Stored items from a collection:
------------------------
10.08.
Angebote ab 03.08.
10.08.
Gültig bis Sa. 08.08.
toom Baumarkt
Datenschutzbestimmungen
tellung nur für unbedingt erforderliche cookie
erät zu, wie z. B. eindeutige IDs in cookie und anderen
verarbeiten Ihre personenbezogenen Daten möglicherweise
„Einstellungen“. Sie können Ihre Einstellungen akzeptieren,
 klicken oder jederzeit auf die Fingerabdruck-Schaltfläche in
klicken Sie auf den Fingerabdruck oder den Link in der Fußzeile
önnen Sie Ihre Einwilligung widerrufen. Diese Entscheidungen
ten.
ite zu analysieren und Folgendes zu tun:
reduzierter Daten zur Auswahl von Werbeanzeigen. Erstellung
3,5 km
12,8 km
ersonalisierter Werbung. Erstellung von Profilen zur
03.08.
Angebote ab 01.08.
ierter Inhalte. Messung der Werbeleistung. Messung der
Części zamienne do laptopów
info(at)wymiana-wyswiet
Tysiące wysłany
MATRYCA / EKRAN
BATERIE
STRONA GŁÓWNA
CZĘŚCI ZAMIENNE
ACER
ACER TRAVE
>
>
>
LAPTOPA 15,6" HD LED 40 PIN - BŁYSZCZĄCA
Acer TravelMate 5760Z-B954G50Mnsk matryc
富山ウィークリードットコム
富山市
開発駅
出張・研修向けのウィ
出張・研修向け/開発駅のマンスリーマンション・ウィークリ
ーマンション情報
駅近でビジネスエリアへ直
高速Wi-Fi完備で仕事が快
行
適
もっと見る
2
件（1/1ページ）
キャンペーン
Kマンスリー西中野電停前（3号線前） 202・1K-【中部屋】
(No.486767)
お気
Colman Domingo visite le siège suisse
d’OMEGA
------------------------
= TO DO =
The data above should be returned in full, exactly as written.

= ANSWER TO THIS EXERCISE =
10.08.
Angebote ab 03.08.
10.08.
Gültig bis Sa. 08.08.
toom Baumarkt
Datenschutzbestimmungen
tellung nur für unbedingt erforderliche cookie
erät zu, wie z. B. eindeutige IDs in cookie und anderen
verarbeiten Ihre personenbezogenen Daten möglicherweise
„Einstellungen“. Sie können Ihre Einstellungen akzeptieren,
 klicken oder jederzeit auf die Fingerabdruck-Schaltfläche in
klicken Sie auf den Fingerabdruck oder den Link in der Fußzeile
önnen Sie Ihre Einwilligung widerrufen. Diese Entscheidungen
ten.
ite zu analysieren und Folgendes zu tun:
reduzierter Daten zur Auswahl von Werbeanzeigen. Erstellung
3,5 km
12,8 km
ersonalisierter Werbung. Erstellung von Profilen zur
03.08.
Angebote ab 01.08.
ierter Inhalte. Messung der Werbeleistung. Messung der
Części zamienne do laptopów
info(at)wymiana-wyswiet
Tysiące wysłany
MATRYCA / EKRAN
BATERIE
STRONA GŁÓWNA
CZĘŚCI ZAMIENNE
ACER
ACER TRAVE
>
>
>
LAPTOPA 15,6" HD LED 40 PIN - BŁYSZCZĄCA
Acer TravelMate 5760Z-B954G50Mnsk matryc
富山ウィークリードットコム
富山市
開発駅
出張・研修向けのウィ
出張・研修向け/開発駅のマンスリーマンション・ウィークリ
ーマンション情報
駅近でビジネスエリアへ直
高速Wi-Fi完備で仕事が快
行
適
もっと見る
2
件（1/1ページ）
キャンペーン
Kマンスリー西中野電停前（3号線前） 202・1K-【中部屋】
(No.486767)
お気
Colman Domingo visite le siège suisse
d’OMEGA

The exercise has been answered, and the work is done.